Wir kamen auf die Idee, diesen schweren Alkoholikern ein bisschen Alkohol zu geben – also etwa fünf Dosen Bier am Tag –  zusammen mit einem aktivierenden Programm. Und die Kombination daraus, den Alkohol, den wir aushändigen und das aktivierende Programm, das funktioniert sehr gut.

Momentan nehmen 19 Alkoholiker an dem neuen Programm teil. Sie alle haben vorher täglich im Oosterpark der Stadt gesessen, gepöbelt und getrunken. Eine Situation, die sowohl die Nachbarn als auch die Justiz immer wieder aufs Neue beschäftigte. Jetzt räumen die Alkoholiker den von ihnen verursachten Müll selber weg  und werden dafür unter anderem mit einigen Dosen Bier belohnt. Die Stiftung beruft sich dafür auf eine in Holland bereits traditionelle Methode.

Wir kamen auf die Idee – die wir Schadensbegrenzung nennen – weil wir so etwas für Drogenabhängige haben, aber nicht für Alkoholsüchtige.  Also dachten wir uns, es sei eine gute Idee für Leute, die seit sehr vielen Jahren trinken, ihnen etwas Alkohol am Tag zu geben, aber auch Essen und medizinische Versorgung.  Außerdem sollten sie arbeiten. Also ihnen etwas Alkohol zu geben ist nur ein Teil des ganzen Programms.

Die Initiatoren und Unterstützer des Programms legen also Wert darauf, das große Ganze zu betrachten. Dennoch stößt die Methode, Alkoholiker mit Alkohol zu bezahlen, in der Öffentlichkeit auf Kritik. Dass die Aushändigung für Außenstehende im ersten Moment merkwürdig erscheint, versteht Jasperine Schupp:

Das ist ein pragmatischer Denkansatz, denn diese Menschen haben die gesamten vergangenen 20, 25 Jahre sehr stark getrunken. Sie haben so Vieles versucht, um aufzuhören: Entzug, Klinik und andere Programme. Aber es scheint, als würden sie es einfach nicht schaffen. Und deshalb müssen wir akzeptieren – ob wir es mögen oder eben nicht – dass diese Menschen trinken. Die Frage, die nun noch bleibt, ist: Ob sie noch in der Lage sind zu arbeiten? Denn wenn sie es sind, könnte daraus eine Win-Win-Situation für sie selbst und für die Gesellschaft entstehen.

## AUFGABEN
1) Wie viele Alkoholiker nehmen laut dem Text über das Alkoholikerprogramm momentan an dem neuen Programm teil?
2) Führen Sie bitte den Text über das Alkoholikerprogramm nach seinem letzten Satz weiter.
Die Einträge stammen nicht aus dem Text über das Alkoholikerprogramm, sondern aus einer anderen Quelle.

## BEREITGESTELLTE DATEN
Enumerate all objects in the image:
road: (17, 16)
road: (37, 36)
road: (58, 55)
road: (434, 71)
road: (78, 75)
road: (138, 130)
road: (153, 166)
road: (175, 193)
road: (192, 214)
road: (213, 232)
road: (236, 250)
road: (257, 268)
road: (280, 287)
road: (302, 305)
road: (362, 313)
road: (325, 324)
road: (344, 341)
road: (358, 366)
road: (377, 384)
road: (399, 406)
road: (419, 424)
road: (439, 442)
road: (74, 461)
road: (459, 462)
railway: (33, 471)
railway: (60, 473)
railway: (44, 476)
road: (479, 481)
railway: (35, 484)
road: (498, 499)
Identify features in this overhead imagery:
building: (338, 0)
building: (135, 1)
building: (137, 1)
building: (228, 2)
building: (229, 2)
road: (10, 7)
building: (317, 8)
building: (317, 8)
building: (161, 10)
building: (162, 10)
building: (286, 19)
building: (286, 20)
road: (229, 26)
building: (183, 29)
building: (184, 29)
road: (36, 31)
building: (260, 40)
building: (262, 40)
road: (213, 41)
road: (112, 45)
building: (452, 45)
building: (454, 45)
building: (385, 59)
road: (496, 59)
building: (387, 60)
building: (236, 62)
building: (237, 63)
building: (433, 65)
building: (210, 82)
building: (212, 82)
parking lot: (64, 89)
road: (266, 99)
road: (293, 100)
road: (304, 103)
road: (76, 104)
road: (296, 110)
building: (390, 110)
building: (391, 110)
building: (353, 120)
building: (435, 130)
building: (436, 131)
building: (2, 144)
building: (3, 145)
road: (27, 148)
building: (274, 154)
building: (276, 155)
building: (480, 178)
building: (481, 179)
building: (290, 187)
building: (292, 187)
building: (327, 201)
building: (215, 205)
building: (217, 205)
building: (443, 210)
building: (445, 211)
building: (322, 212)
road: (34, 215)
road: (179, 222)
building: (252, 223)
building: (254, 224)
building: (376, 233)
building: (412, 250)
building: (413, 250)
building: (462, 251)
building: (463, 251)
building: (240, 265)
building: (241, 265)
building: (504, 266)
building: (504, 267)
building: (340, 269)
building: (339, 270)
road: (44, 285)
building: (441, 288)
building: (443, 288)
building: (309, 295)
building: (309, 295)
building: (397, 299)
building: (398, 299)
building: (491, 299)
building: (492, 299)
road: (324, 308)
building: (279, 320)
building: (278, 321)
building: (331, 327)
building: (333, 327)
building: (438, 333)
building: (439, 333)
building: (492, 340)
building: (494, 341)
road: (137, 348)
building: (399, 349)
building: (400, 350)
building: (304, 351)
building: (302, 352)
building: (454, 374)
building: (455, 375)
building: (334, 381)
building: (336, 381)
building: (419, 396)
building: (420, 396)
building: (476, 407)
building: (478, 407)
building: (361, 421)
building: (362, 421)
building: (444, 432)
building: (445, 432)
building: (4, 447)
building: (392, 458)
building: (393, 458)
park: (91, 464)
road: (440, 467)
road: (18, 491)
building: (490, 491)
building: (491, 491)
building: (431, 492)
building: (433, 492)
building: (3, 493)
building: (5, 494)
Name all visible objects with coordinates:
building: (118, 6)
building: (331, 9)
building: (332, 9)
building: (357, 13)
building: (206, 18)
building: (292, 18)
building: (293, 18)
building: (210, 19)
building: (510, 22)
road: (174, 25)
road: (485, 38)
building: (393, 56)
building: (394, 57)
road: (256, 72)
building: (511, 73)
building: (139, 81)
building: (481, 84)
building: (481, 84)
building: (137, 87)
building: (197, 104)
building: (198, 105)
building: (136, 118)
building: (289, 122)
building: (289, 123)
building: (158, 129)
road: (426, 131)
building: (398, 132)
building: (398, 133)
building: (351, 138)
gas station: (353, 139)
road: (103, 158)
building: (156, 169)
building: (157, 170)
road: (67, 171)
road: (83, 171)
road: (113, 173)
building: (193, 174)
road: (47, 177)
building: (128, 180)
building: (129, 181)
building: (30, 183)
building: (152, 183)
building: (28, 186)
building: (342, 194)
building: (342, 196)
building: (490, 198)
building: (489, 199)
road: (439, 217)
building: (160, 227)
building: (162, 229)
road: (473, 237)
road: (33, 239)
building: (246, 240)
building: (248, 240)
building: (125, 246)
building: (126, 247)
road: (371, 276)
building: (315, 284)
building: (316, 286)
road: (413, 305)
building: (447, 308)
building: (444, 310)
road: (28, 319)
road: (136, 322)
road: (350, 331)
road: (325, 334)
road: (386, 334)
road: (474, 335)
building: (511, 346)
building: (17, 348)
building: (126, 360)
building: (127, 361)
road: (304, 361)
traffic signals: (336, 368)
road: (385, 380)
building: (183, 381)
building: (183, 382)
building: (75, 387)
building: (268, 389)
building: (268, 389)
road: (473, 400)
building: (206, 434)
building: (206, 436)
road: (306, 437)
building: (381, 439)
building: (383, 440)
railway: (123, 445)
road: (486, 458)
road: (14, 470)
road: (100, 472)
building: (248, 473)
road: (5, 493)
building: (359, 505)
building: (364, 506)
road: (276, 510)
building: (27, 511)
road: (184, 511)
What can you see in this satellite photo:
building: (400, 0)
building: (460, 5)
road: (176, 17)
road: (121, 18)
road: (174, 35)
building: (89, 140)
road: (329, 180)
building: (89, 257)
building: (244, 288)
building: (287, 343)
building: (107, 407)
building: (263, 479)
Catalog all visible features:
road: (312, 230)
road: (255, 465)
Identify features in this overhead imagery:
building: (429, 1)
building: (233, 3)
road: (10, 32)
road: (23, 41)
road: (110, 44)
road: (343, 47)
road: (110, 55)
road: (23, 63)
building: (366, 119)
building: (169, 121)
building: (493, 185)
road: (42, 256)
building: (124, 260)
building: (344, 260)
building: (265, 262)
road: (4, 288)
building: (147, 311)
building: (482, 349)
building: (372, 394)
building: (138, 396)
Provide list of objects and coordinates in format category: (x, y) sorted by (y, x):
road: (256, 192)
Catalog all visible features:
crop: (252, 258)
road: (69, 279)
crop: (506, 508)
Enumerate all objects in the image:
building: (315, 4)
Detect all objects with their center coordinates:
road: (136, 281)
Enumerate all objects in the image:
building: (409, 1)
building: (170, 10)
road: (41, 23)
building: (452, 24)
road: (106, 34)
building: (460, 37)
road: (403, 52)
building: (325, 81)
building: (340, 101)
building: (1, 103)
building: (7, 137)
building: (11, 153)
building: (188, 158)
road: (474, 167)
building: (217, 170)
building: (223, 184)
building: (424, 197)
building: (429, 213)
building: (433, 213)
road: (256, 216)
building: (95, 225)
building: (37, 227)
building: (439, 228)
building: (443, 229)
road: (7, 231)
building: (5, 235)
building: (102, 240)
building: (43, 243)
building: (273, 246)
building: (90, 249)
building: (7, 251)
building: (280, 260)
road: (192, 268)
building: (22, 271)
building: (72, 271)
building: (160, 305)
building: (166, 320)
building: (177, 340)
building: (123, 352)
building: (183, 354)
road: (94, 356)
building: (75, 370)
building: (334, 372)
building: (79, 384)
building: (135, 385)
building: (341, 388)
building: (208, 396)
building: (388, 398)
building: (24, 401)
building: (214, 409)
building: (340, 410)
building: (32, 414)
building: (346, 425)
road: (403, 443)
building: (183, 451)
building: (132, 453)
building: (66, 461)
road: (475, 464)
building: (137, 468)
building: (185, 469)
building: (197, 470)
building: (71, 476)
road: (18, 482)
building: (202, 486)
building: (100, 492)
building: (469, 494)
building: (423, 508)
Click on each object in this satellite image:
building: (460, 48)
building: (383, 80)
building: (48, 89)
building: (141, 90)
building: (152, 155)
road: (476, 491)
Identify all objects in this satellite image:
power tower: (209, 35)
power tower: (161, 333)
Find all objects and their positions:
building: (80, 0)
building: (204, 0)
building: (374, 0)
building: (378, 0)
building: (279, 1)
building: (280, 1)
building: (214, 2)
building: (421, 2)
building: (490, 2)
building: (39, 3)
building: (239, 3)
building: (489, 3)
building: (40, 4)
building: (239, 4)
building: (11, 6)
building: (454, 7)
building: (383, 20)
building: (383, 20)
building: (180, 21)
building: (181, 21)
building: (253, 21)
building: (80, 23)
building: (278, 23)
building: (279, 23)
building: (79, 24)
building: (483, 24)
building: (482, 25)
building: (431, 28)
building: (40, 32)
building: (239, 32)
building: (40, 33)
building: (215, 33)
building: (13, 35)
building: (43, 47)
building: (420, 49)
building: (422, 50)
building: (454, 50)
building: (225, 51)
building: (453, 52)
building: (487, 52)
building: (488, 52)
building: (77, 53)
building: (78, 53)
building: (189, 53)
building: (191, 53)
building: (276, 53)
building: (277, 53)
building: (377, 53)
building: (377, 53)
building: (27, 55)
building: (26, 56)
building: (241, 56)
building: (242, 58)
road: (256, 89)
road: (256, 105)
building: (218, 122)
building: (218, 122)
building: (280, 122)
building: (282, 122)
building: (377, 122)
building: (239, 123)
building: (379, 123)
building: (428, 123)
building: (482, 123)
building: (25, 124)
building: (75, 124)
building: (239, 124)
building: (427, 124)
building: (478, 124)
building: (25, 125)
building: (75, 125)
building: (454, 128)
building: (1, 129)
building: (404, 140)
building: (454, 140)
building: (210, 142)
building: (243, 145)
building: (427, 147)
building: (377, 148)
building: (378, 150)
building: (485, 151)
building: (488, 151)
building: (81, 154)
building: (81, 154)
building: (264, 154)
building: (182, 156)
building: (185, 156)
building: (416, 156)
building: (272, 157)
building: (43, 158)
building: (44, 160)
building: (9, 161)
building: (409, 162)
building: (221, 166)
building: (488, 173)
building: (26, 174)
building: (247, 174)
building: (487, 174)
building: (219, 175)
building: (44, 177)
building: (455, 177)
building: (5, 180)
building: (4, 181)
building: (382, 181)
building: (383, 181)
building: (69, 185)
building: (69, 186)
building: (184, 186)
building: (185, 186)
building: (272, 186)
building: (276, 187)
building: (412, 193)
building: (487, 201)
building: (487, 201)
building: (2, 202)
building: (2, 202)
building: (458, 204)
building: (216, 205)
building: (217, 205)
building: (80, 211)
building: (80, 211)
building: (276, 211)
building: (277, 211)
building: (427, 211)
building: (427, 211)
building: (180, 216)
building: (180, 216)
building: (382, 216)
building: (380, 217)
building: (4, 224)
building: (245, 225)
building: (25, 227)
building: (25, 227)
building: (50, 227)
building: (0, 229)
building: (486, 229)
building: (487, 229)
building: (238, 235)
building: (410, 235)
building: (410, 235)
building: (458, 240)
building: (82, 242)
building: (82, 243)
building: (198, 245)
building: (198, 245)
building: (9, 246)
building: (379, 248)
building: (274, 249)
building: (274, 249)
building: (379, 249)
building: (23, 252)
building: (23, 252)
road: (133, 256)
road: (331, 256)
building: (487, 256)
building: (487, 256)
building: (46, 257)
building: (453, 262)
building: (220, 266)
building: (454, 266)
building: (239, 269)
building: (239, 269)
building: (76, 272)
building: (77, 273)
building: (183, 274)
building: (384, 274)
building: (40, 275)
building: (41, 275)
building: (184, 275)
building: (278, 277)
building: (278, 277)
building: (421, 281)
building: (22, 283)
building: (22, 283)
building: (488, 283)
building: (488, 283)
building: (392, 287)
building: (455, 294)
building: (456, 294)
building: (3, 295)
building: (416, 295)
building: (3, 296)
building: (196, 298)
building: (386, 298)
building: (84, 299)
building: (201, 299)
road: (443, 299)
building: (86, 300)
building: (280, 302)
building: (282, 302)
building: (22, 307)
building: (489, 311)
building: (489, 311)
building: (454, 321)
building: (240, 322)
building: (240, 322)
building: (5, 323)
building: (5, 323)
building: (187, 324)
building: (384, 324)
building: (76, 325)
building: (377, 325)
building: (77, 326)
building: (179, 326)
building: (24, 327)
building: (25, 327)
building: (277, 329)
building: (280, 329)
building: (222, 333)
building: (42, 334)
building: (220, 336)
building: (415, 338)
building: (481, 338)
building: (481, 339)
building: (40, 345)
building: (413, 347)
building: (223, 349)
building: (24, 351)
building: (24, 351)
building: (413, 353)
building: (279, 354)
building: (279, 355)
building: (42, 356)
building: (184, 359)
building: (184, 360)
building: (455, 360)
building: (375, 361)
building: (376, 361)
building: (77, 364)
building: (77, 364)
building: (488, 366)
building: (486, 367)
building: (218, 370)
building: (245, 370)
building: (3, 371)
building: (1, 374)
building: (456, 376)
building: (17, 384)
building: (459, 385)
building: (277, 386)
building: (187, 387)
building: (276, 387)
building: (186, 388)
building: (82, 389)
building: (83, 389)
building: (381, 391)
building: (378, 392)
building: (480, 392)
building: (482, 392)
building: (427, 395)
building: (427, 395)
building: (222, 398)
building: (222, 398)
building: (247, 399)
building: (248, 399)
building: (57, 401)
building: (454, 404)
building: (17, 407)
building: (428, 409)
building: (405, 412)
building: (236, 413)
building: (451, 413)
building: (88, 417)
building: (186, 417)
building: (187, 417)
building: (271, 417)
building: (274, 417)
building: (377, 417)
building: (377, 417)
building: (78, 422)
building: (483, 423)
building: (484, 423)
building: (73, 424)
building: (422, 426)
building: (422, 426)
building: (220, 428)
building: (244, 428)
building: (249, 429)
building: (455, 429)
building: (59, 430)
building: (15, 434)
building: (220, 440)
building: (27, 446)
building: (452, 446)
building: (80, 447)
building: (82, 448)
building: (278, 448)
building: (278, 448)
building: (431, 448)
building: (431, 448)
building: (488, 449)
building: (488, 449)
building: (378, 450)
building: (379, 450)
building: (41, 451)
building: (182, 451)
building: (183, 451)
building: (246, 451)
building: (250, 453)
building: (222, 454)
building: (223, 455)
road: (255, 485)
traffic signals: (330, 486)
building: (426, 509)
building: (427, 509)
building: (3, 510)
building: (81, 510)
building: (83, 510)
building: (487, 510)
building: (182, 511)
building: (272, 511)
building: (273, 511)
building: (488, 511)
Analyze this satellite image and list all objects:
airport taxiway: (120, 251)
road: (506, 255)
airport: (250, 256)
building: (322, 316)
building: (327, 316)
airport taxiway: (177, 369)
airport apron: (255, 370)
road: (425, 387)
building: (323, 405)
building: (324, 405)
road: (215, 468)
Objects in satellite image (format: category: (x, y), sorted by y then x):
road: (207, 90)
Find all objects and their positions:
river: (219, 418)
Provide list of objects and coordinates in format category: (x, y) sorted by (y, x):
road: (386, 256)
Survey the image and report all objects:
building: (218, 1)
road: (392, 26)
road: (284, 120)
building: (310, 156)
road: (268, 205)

## ANTWORTEN
1) Momentan nehmen 19 Alkoholiker an dem neuen Programm teil.

2)
Dass die Gesellschaft letztlich diejenige sein könnte, die mehr von der Resozialisierung hat, als die Alkoholkranken selbst, fürchtet auch Falk Weiß. Er ist Chefarzt der Suchtfachklinik „Magdalenenstift“ in Chemnitz.

Das Ziel der Amsterdamer ist letztendlich nicht die Sucht in irgendeiner Weise zu befördern oder eine Besserung herbei zu führen, sondern bloß die Folgen der Sucht. Das ist eine Sache, der ich mich nicht so ohne Weiteres anschließen kann. Mir erscheint es so, als sei es das Ziel, die von den Alkoholikern durchgeführten, sozial auffälligen Verhaltensweisen, zu reduzieren. Aber ich denke, man sollte das Übel an der Wurzel packen und die Sucht in den Augenschein nehmen und nicht dahingehend die Suchtkranken letztendlich zu sozial unauffälligen Verhaltensweisen zu motivieren.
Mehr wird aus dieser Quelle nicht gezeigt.